Use the function show_supported_devices to list the devices that are supported by Fire Opal and accessible to you, and choose a backend device.

supported_devices = fo.show_supported_devices(credentials=credentials)[
    "supported_devices"
]
for name in supported_devices:
    print(name)

# Enter your desired IonQ backend here or select one with a small queue
shot_count = 1024
backend_name = "desired_backend"
print(f"Will run on backend: {backend_name}")

fire_opal_job = fo.execute(
    circuits=[qc],
    shot_count=shot_count,
    credentials=credentials,
    backend_name=backend_name,
)

fire_opal_result = fire_opal_job.result()

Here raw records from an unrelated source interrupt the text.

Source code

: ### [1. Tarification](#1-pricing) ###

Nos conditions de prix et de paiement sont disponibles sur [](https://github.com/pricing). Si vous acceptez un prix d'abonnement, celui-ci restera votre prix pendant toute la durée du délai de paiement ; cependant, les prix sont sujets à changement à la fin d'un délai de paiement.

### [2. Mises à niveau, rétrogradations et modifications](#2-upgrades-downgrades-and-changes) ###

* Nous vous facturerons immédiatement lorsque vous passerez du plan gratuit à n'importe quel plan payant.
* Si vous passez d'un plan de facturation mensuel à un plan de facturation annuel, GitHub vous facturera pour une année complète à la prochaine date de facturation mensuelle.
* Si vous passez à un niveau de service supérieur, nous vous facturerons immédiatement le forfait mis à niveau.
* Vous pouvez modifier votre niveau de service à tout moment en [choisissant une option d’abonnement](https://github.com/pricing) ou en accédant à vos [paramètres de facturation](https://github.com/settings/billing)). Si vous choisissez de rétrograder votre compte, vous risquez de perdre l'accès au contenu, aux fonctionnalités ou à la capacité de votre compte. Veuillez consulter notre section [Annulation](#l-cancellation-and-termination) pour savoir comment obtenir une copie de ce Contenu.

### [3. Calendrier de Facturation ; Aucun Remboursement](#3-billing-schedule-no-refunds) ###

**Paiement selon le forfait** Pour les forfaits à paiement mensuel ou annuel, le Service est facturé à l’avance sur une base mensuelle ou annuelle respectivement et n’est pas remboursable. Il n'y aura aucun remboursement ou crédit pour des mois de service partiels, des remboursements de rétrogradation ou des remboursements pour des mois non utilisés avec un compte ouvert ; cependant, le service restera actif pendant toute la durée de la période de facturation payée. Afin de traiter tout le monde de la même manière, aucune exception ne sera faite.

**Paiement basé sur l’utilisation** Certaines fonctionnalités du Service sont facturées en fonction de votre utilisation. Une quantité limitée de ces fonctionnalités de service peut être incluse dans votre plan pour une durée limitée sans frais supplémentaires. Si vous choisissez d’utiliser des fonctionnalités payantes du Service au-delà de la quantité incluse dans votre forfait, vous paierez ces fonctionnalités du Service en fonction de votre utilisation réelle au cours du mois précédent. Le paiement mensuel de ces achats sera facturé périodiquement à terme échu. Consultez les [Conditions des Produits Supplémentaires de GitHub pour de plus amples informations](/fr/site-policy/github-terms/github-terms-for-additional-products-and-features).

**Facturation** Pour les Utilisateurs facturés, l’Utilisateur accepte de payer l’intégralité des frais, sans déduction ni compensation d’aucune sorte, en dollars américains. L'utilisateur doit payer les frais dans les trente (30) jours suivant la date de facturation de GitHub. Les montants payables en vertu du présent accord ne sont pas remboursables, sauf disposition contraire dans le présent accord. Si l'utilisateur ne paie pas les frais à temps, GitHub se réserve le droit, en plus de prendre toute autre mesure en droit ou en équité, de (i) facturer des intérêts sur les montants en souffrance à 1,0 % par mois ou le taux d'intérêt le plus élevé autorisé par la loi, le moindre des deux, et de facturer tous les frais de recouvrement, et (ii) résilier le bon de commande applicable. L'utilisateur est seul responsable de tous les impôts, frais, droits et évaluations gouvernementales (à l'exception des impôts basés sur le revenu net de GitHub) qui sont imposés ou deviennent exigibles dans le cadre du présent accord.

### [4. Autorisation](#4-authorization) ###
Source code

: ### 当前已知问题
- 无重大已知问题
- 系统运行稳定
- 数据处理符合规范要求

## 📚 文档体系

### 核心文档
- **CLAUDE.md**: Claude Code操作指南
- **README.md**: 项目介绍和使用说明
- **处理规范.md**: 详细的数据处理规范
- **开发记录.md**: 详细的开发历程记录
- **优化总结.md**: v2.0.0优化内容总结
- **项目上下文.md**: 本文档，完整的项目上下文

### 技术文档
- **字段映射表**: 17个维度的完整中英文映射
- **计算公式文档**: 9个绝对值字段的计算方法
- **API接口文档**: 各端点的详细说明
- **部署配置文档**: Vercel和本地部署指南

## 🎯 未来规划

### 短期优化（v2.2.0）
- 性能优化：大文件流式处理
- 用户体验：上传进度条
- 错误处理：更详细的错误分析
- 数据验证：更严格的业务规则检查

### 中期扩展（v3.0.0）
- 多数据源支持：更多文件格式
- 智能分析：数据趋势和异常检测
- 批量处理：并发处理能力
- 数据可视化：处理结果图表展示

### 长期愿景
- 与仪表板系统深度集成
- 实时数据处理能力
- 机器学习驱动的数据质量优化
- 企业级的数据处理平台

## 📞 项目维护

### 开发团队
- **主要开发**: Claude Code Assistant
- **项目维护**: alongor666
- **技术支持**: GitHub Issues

3. Running multiple jobs in Fire Opal

The following code demonstrates a basic example of using iterate to submit multiple jobs on IBM Quantum. You can also refer to more in-depth guides on using iterate to run batch workloads and variational algorithms.

# Creating a parameterized circuit
from qiskit.circuit import Parameter

angle = Parameter("alpha")
param_qc = QuantumCircuit(1)
param_qc.rx(angle, 0)
param_qc.measure_all()
param_qc.draw("mpl")

# Generate sets of random values for the parameters
random_values = np.random.rand(500, 2)
parameter_dicts = [
    {param.name: val for param, val in zip(param_qc.parameters, values)}
    for values in random_values
]

# Split the dictionary of parameters to account for the max job size.
max_size = 300
result_arrays = np.array_split(
    parameter_dicts, np.ceil(len(parameter_dicts) / max_size)
)

# Define the backend (replace "desired_backend" with your backend)
backend_name = "desired_backend"
# Submit jobs for each list of parameters
jobs = []
for param_array in result_arrays:
    fire_opal_job = fo.iterate(
        circuits=[qasm3.dumps(param_qc)],
        shot_count=1024,
        credentials=credentials,
        backend_name=backend_name,
        parameters=param_array.tolist(),
    )
    jobs.append(fire_opal_job)

results = []
for job in jobs:
    results.append(job.result())

You can use the iterate function to bypass the limit of 300 circuits from the execute function, however, this will initiate a session on IBM Quantum, which may incur in additional costs. If your workflow does not involve dependent iterations, an alternative is to split your circuits into batches of 300.